The Consequences of Israel and Egypt’s Alliance of Convenience Against ISIS
A burned truck outside al-Rawdah mosque a day after a terrorist attack killed hundreds of worshipers, northern Sinai, Egypt, Nov. 25, 2017 (AP photo by Tarek Samy).

Egypt and Israel have a shared interest in the defeat of the self-proclaimed Islamic State’s Egyptian affiliate. But when that offshoot—which calls itself Wilayat Sinai, or Sinai Province—is snuffed out, what happens next in Egypt’s restive Sinai Peninsula is unclear, and the interests of these allies of convenience begin to diverge.

Since 2011, jihadi militants in Egypt’s North Sinai governorate, who declared their allegiance to the Islamic State in November 2014, have threatened the security of both Egypt and Israel. Before joining the Islamic State, one of the jihadis’ goals was driving a wedge between the two neighboring states. Through attacks on a gas pipeline, they forced the severance of an economic relationship. With a 2011 cross-border raid into southern Israel, they pushed diplomatic relations to the breaking point.
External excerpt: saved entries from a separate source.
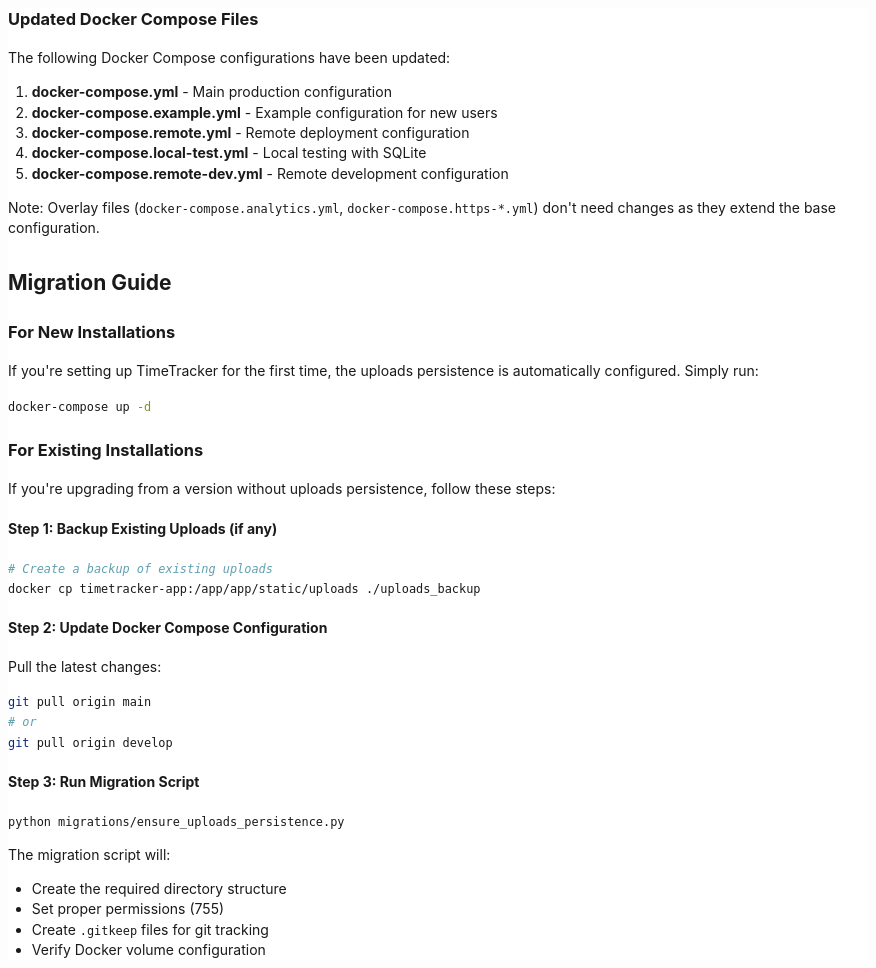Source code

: ### Updated Docker Compose Files

The following Docker Compose configurations have been updated:

1. **docker-compose.yml** - Main production configuration
2. **docker-compose.example.yml** - Example configuration for new users
3. **docker-compose.remote.yml** - Remote deployment configuration
4. **docker-compose.local-test.yml** - Local testing with SQLite
5. **docker-compose.remote-dev.yml** - Remote development configuration

Note: Overlay files (`docker-compose.analytics.yml`, `docker-compose.https-*.yml`) don't need changes as they extend the base configuration.

## Migration Guide

### For New Installations

If you're setting up TimeTracker for the first time, the uploads persistence is automatically configured. Simply run:

```bash
docker-compose up -d
```

### For Existing Installations

If you're upgrading from a version without uploads persistence, follow these steps:

#### Step 1: Backup Existing Uploads (if any)

```bash
# Create a backup of existing uploads
docker cp timetracker-app:/app/app/static/uploads ./uploads_backup
```

#### Step 2: Update Docker Compose Configuration

Pull the latest changes:

```bash
git pull origin main
# or
git pull origin develop
```

#### Step 3: Run Migration Script

```bash
python migrations/ensure_uploads_persistence.py
```

The migration script will:
- Create the required directory structure
- Set proper permissions (755)
- Create `.gitkeep` files for git tracking
- Verify Docker volume configuration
Sinai’s militants turned their fire on Egyptian targets in 2013, but the increased capabilities that came with Islamic State affiliation worried Israel and the broader international community. In 2015, Wilayat Sinai laid siege to the North Sinai city of Sheikh Zuweid, targeted international peacekeepers, fired on an Egyptian vessel in the Mediterranean with an anti-tank missile, and downed a plane full of Russian tourists over the Sinai with an explosive device hidden in a soda can.